By Sarah Plummer
Raleigh County Schools is in the process of conducting an annual review of its 10 Year Comprehensive Facilities Plan established in 2010, and it is expected to submit a proposal to the West Virginia School Building Authority Dec. 1, seeking funds for a project or projects to meet the county’s facility needs.
Board President Richard Snuffer said the board of education has been working with architectural firm Silling Associates, of Charleston, to assess and estimate the cost of each school’s needs. He said the board will then hold a series of public information forums in April or May to help prioritize those needs and to weigh voters’ interests in passing a bond.
“I have said that every child in Raleigh County deserves a school as good as Marsh Fork. We plan on going to the School Building Authority, dipping into our reserve and going to the voters to see if we can take care some of our deficiencies,” Snuffer said.
Superintendent Jim Brown explained that each school is being examined to identify what improvements need to be made to HVAC systems, lighting, roof, plumbing, technology and safety to be in compliance with West Virginia Board of Education policy.
Brown said the administration feels the top priorities for the district are, “to make sure we are providing a learning environment that supports student outcomes around achievement.
“We want to make sure our teachers have the resources and supports in the classroom to maximize their ability to teach. We are fortunate in Raleigh County that we have some very well maintained buildings, but we do have some buildings that have exceeded their ability to provide a 21st Century learning environment,” he elaborated.
Assistant Superintendent David Price explained that the county’s oldest facilities are elementary schools built in the 1940s, like Crab Orchard, Sophia Soak Creek and Mabscott.
“When you look at technology integration in schools, you have to consider the wiring and infrastructure that supports what our students need,” he said.
Brown noted that another major priority is if older buildings, including the secondary schools built in the 1960s, can support the expected level of modern safety and security features.
Brown also said another key area of focus is the ever growing enrollment in the Shady Spring area.
“We have schools in the Shady area that have seen a significant increase in enrollment and that has to be addressed,” he explained. “We have students in modular classrooms.

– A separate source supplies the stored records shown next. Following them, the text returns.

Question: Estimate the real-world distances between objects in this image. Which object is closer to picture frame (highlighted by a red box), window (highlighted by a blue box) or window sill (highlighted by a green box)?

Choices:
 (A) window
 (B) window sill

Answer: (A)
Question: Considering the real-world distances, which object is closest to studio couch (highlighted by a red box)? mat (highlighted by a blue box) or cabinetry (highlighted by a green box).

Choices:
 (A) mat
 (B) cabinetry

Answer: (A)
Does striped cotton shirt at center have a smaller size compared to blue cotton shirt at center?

Both Shady Spring High School and Shady Spring Elementary are a top priority because they are undersized to meet the needs of the current population and we can expect future growth in that area,” Brown said.
Brown stressed the administration and school board is still “trying to define the scope of work” and it has not been determined if there will be renovations, additions, new constructions or closures.
“This is not a process that happens overnight. We are preparing to begin communication with all stakeholders across the district, the community, business leaders and the school system. We see where some schools that are very small could be closed,” he said, also noting that the School Building Authority will not fund a renovation project if it will cost less to build a new school.
“But the next step will be getting input from all stakeholders. The board has decided we are going to seek a lot of input from the community to make sure we are hearing from them what they think their schools need and how we can best serve the communities.”